United States Assistant Attorney General for the Antitrust Division
- In office 1943–1947
- President: Franklin D. Roosevelt
- Preceded by: Thurman Arnold
- Succeeded by: John F. Sonnett

United States Assistant Attorney General for the Criminal Division
- In office 1941–1943
- President: Franklin D. Roosevelt
- Preceded by: O. John Rogge
- Succeeded by: Tom C. Clark

Personal details
- Born: 1903 Lincoln, Nebraska
- Died: September 25, 1955 (aged 51–52) Washington, D.C.
- Parents: George W. Berge (father); Cora Ott Berge (mother);
- Occupation: Business Lawyer, Head of the Antitrust Division of the Department of Justice (1943 to 1947)

= Wendell Berge =

American business lawyer (1903–1955)

Wendell Berge (1903 – September 25, 1955) was an American business lawyer. He served as head of the Antitrust Division of the Department of Justice from 1943 to 1947.

== Early life ==
Berge was born to George W. and Cora Ott Berge in Lincoln, Nebraska. The Berge family was close to the Democratic Party. Berge studied law at the University of Nebraska and graduated with a Bachelor of Laws in 1925. He continued his studies at the University of Michigan, obtaining two juridical doctorate degrees in 1930.

== Career ==
After a brief tenure as a lawyer in New York City, Berge went to Washington, D.C. in 1930 at the invitation of John Lord O'Brian, a prominent antitrust lawyer and head of the Antitrust Division of the Department of Justice. There he worked as a special assistant to the US attorney general before becoming Chief Assistant to the new division head, Thurman Arnold, in 1938. In 1941, Berge was appointed Assistant Attorney General for the Criminal Investigation Division of the Department of Justice by President Franklin D. Roosevelt. In 1943, he became head of the Antitrust Department in the same ministry.

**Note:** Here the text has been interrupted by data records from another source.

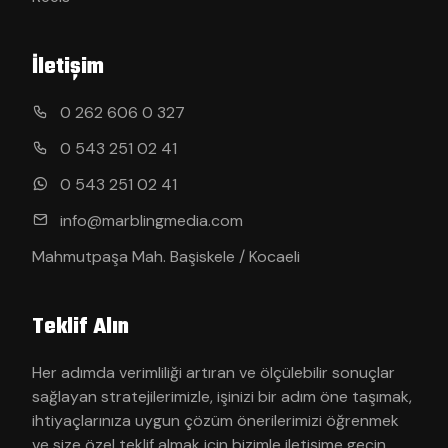
İletişim
0 262 606 0 327
0 543 251 02 41
0 543 251 02 41
info@marblingmedia.com
Mahmutpaşa Mah. Başiskele / Kocaeli
Teklif Alın
Her adımda verimliliği artıran ve ölçülebilir sonuçlar
sağlayan stratejilerimizle, işinizi bir adım öne taşımak,
ihtiyaçlarınıza uygun çözüm önerilerimizi öğrenmek
ve size özel teklif almak için bizimle iletişime geçin.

Berge strongly supported the view that any monopoly would harm the free economy. In 1944, he published the book Cartels: Challenge to a Free World, which made Berge, along with Joseph Borkin, Charles Welsh, and Corwin D. Edwards, one of the spokesmen in the new campaign against international cartels. This corresponded to the radical, anti-monopolist position of the Roosevelt Progressivists, which had begun developing in 1937 and dominated American politics between 1943 and 1946. However, this notion of international cartels was rejected by both the conservative and Marxist sides on the premise that it was unrealistic or imperialist. Berge's book became an international success. From 1946 on it was translated into Scandinavian languages, into Russian in 1947 and into Serbo-Croatian in 1953.

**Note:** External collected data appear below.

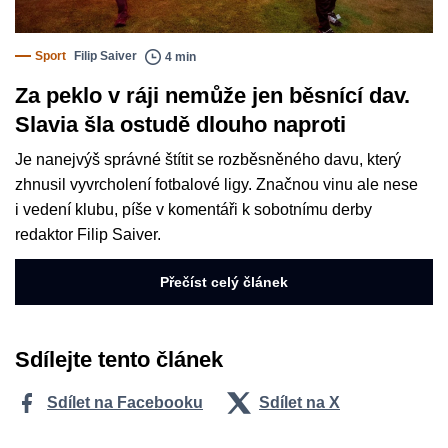
Sport
Filip Saiver
4 min
Za peklo v ráji nemůže jen běsnící dav.
Slavia šla ostudě dlouho naproti
Je nanejvýš správné štítit se rozběsněného davu, který
zhnusil vyvrcholení fotbalové ligy. Značnou vinu ale nese
i vedení klubu, píše v komentáři k sobotnímu derby
redaktor Filip Saiver.
Přečíst celý článek
Sdílejte tento článek
Sdílet na Facebooku
Sdílet na X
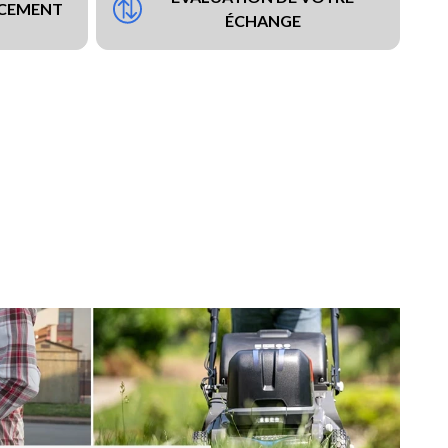
NCEMENT
ÉCHANGE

After his term as Assistant Attorney General of the United States, Berge worked as a member of the law firm Posner, Berge, Fox & Arent in Washington, D. C.

== Legacy ==
Wendell Berge died on September 25, 1955, in Washington, D.C. from a heart attack.

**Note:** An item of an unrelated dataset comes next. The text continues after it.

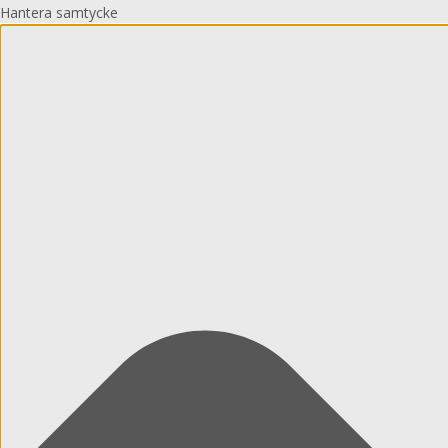
Hantera samtycke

The Washington Post lamented in its obituary that “(t)he death of Wendell Berge takes from Washington one of its most public-spirited lawyers and a man who made a notable record in antitrust enforcement.”

== Works and speeches ==
- Criminal jurisdiction and the territorial principle. Dissertation, University of Michigan Law School 1928.
- The Case of the S. S. ‘Lotus’. In: Michigan Law Review. Band 26, 1928, Nr. 4 (19280201), S. 361–382.
- The monopoly investigation, what it means. An address before national retail credit association. 20 February 1939, Rochester, New York.
- What shall we do about cartels in the post-war period? An address ... prepared for delivery at a conference of the People's Lobby, Inc. 12 February 1944.
- Cartels: Challenge to a Free World. Public Affairs Press, Washington 1944.
- What substitute for private international cartels? An address ... prepared for delivery before the People's Lobby (broadcast over NBC). 3 May 1945.